# Your goal
Your response should consist of the entries below, reproduced exactly and without their images.

##### Supplied data #####

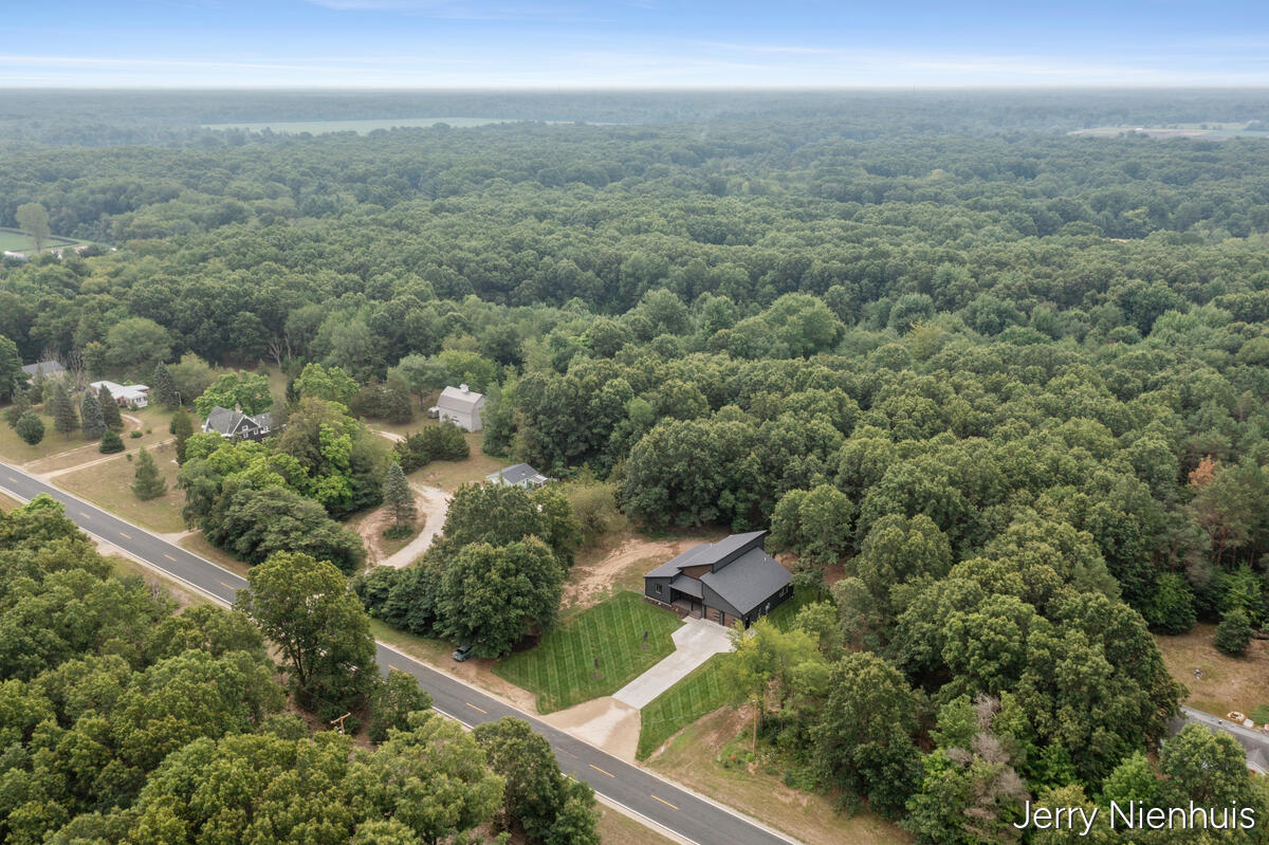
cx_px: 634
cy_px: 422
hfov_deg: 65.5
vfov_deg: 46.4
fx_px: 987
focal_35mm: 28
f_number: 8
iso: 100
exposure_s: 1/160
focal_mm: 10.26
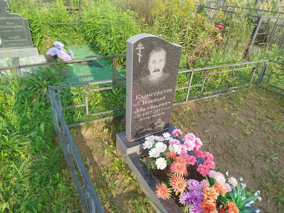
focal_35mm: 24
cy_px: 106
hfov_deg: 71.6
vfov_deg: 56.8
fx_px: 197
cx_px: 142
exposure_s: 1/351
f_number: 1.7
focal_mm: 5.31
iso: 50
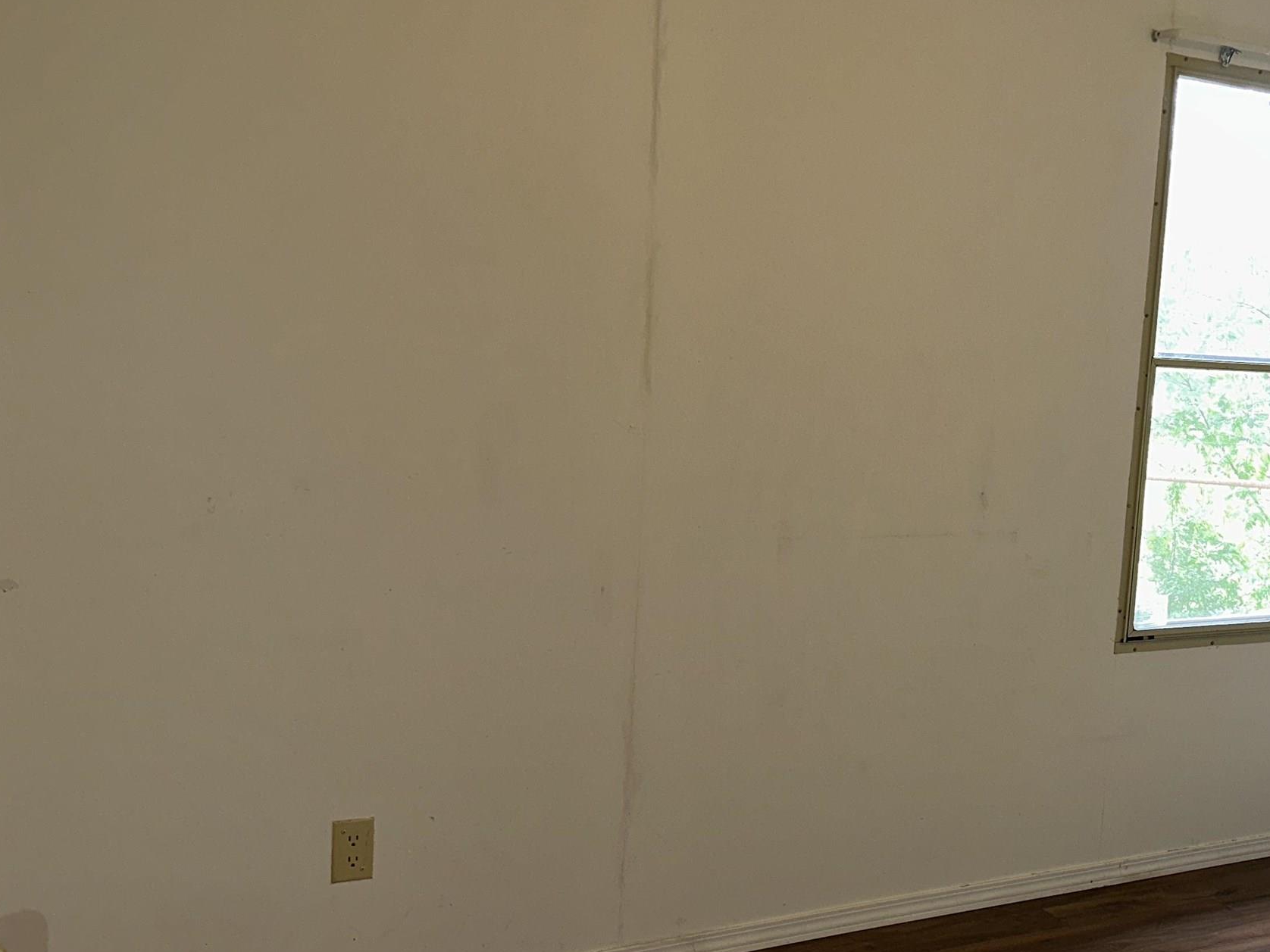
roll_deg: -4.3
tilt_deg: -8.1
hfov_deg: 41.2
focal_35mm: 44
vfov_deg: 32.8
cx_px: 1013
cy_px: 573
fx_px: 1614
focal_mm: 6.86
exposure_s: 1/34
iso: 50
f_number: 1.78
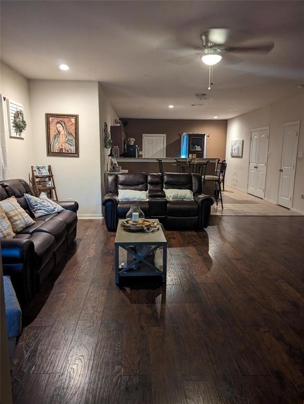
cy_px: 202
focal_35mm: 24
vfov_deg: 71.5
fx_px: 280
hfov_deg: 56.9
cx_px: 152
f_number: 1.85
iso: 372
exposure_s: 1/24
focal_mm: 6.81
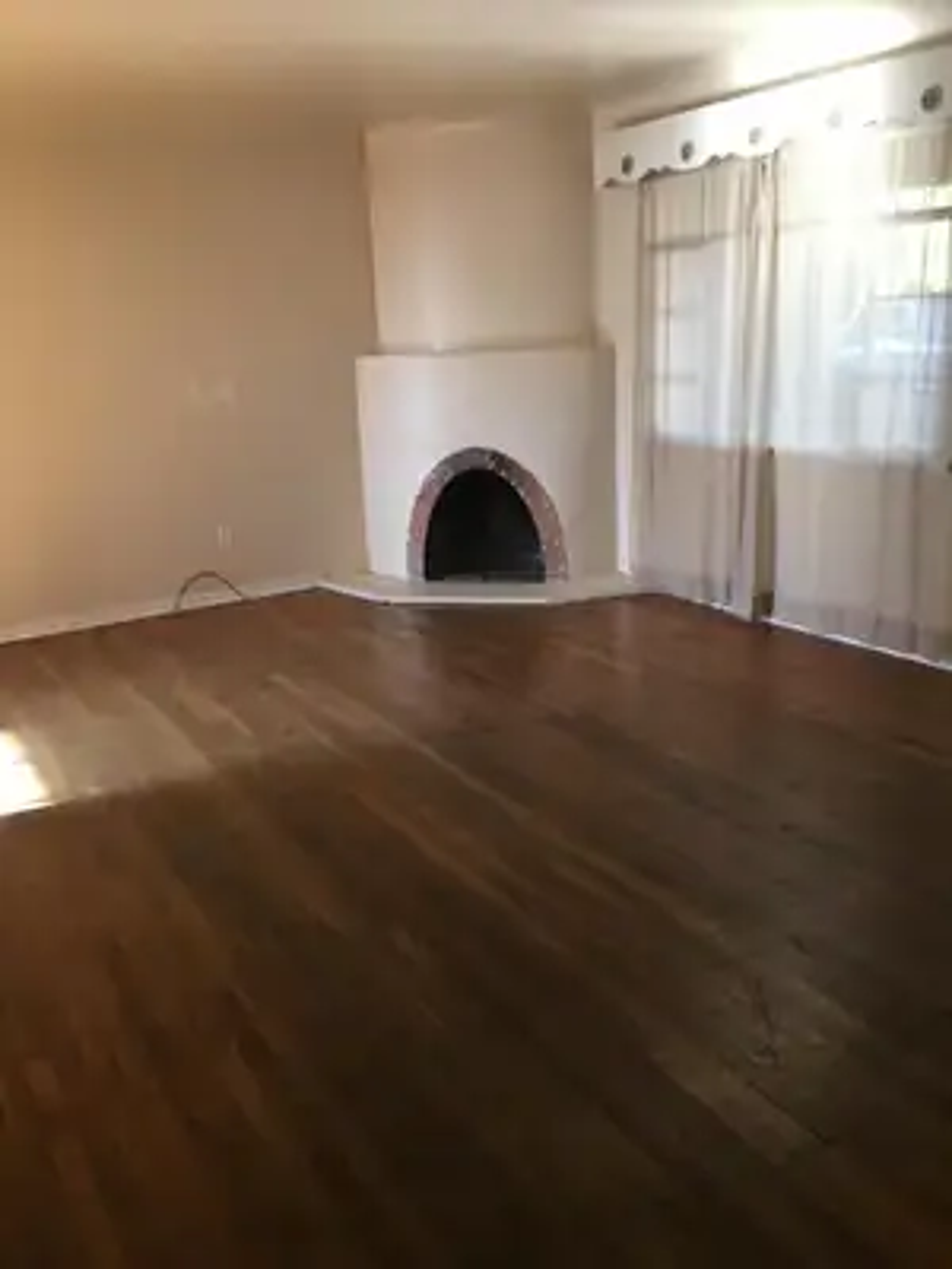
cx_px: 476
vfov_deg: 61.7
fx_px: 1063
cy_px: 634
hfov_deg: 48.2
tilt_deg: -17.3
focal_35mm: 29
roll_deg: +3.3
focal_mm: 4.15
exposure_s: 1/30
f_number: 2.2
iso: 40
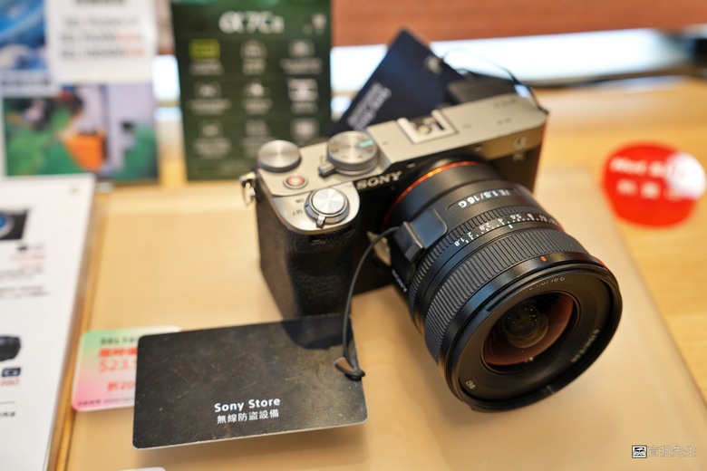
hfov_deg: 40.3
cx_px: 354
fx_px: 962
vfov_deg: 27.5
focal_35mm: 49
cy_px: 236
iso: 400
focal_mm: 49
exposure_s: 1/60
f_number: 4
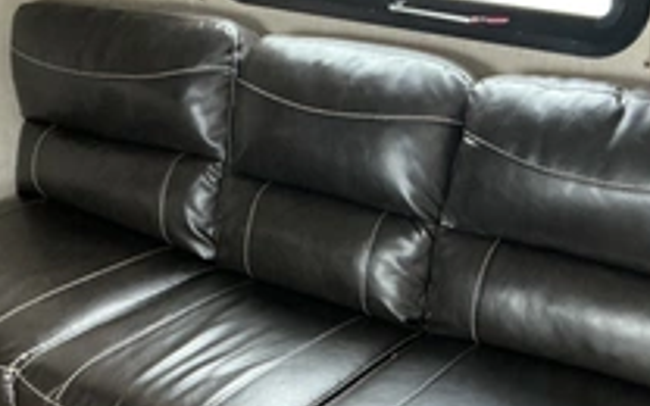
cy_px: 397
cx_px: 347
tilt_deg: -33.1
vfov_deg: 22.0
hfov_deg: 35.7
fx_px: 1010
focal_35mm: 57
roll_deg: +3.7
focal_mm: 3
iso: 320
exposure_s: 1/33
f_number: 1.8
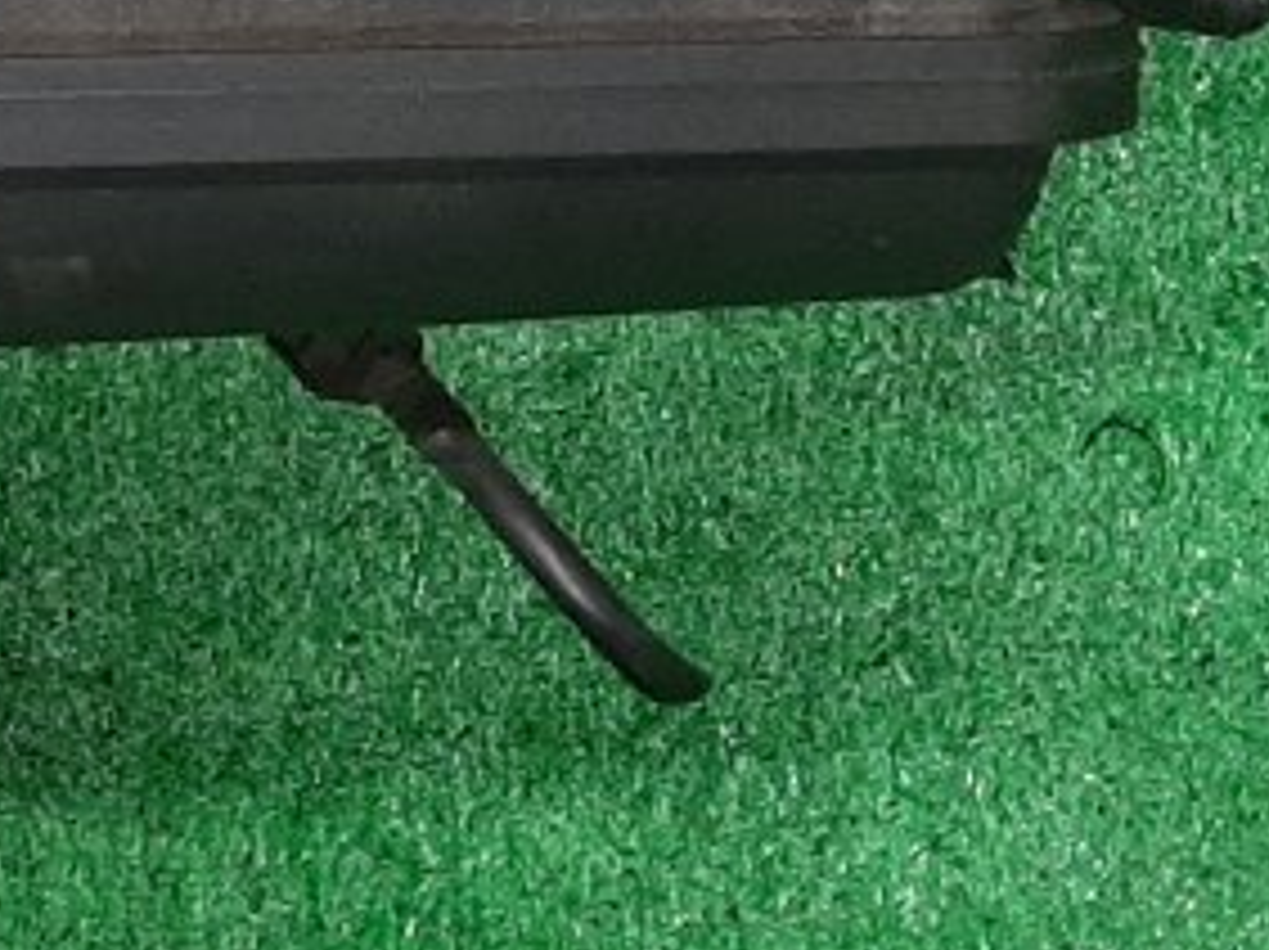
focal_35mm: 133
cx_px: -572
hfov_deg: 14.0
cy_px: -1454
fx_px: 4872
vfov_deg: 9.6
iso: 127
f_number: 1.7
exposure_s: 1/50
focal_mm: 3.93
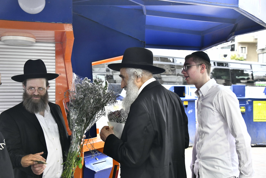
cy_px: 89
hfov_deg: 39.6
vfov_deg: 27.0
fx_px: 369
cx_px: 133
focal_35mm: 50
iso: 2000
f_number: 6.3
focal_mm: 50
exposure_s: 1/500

#####

# Answer to the problem
cx_px: 634
cy_px: 422
hfov_deg: 65.5
vfov_deg: 46.4
fx_px: 987
focal_35mm: 28
f_number: 8
iso: 100
exposure_s: 1/160
focal_mm: 10.26
focal_35mm: 24
cy_px: 106
hfov_deg: 71.6
vfov_deg: 56.8
fx_px: 197
cx_px: 142
exposure_s: 1/351
f_number: 1.7
focal_mm: 5.31
iso: 50
roll_deg: -4.3
tilt_deg: -8.1
hfov_deg: 41.2
focal_35mm: 44
vfov_deg: 32.8
cx_px: 1013
cy_px: 573
fx_px: 1614
focal_mm: 6.86
exposure_s: 1/34
iso: 50
f_number: 1.78
cy_px: 202
focal_35mm: 24
vfov_deg: 71.5
fx_px: 280
hfov_deg: 56.9
cx_px: 152
f_number: 1.85
iso: 372
exposure_s: 1/24
focal_mm: 6.81
cx_px: 476
vfov_deg: 61.7
fx_px: 1063
cy_px: 634
hfov_deg: 48.2
tilt_deg: -17.3
focal_35mm: 29
roll_deg: +3.3
focal_mm: 4.15
exposure_s: 1/30
f_number: 2.2
iso: 40
hfov_deg: 40.3
cx_px: 354
fx_px: 962
vfov_deg: 27.5
focal_35mm: 49
cy_px: 236
iso: 400
focal_mm: 49
exposure_s: 1/60
f_number: 4
cy_px: 397
cx_px: 347
tilt_deg: -33.1
vfov_deg: 22.0
hfov_deg: 35.7
fx_px: 1010
focal_35mm: 57
roll_deg: +3.7
focal_mm: 3
iso: 320
exposure_s: 1/33
f_number: 1.8
focal_35mm: 133
cx_px: -572
hfov_deg: 14.0
cy_px: -1454
fx_px: 4872
vfov_deg: 9.6
iso: 127
f_number: 1.7
exposure_s: 1/50
focal_mm: 3.93
cy_px: 89
hfov_deg: 39.6
vfov_deg: 27.0
fx_px: 369
cx_px: 133
focal_35mm: 50
iso: 2000
f_number: 6.3
focal_mm: 50
exposure_s: 1/500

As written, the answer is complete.